Quant à la Paix, c’est malade qu’elle
apparaît à la fin du premier acte.
Cassandre est sans doute le personnage
le plus clairvoyant, au-delà de sa malédiction de s’exprimer par phrases
uniquement négatives elle sait bien que les dés sont jetés et que la guerre
aura bien lieu.
Elle représente en quelque sorte la
conscience de chacun.
Mais le personnage le plus
énigmatique est sans nul doute Hélène, à la fois frivole et incertaine, à la
limite écervelée, c’est la belle qui ne réfléchit pas par elle-même et obéit
aveuglément lorsqu’on lui demande de dire ou de faire quelque chose, qui dit
des hommes : "Je ne les déteste pas. C'est agréable de les frotter contre soi comme de grands savons. On en est toute pure ..." et de son amour pour Pâris : "Je suis aussi à l'aise dans cet amour qu'une étoile dans sa constellation.", mais finalement tout cela
n’est qu’apparence, elle est avec Cassandre le personnage ayant le plus
conscience de l’inéluctabilité de la guerre et a de belles phrases très justes : "L'humanité doit autant à ses vedettes qu'à ses martyrs."

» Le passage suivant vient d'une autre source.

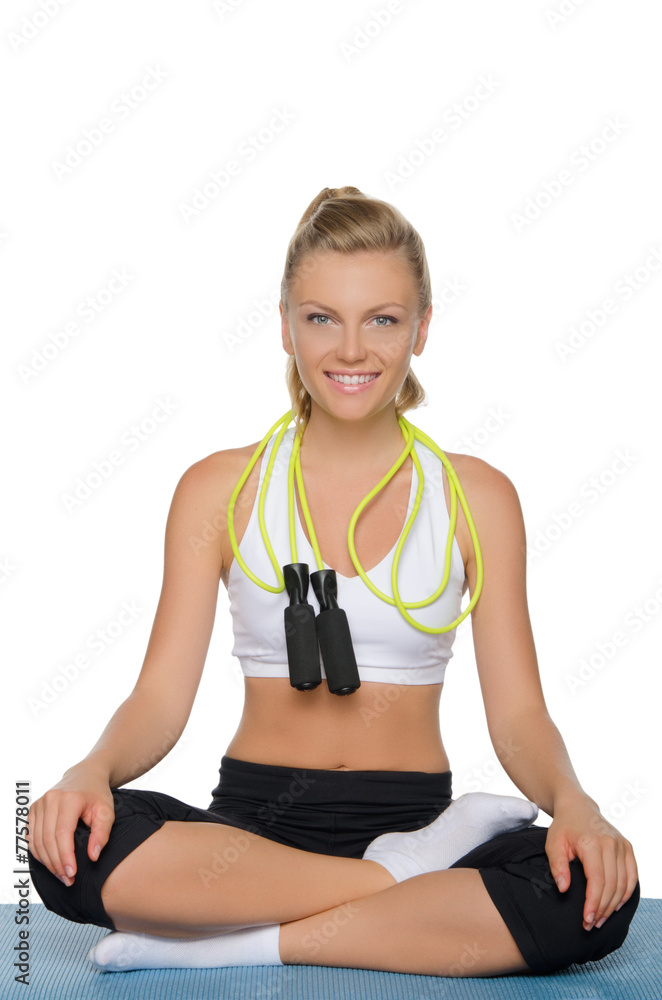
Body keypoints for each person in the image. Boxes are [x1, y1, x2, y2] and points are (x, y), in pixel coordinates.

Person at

Se clôturant sur le réplique suivante
de Cassandre : "Le poète troyen est mort ... La parole est au poète grec.", "La guerre de
Troie n’aura pas lieu" est une
pièce de théâtre résolument moderne et indémodable, riche d’anachronismes, de
mises en scène, d’un mélange savamment dosé entre tragédie et comique, dotée
d’une lecture à plusieurs niveaux et j’ai pris beaucoup de plaisir à la relire
et à la redécouvrir, cette fois-ci sous un œil moins académique que lors de mon
baccalauréat de français.
bienvenue au club pour le baccalauréat : je l'avais aussi à lire et j'ai relu cette pièce bien des années plus tard avec toujours autant de plaisir .
RépondreSupprimer@ Marie : j'avais aussi "Electre", "La machibe infernale" ..., d'ailleurs je suis allée rechercher toutes ces pièces pour les relire.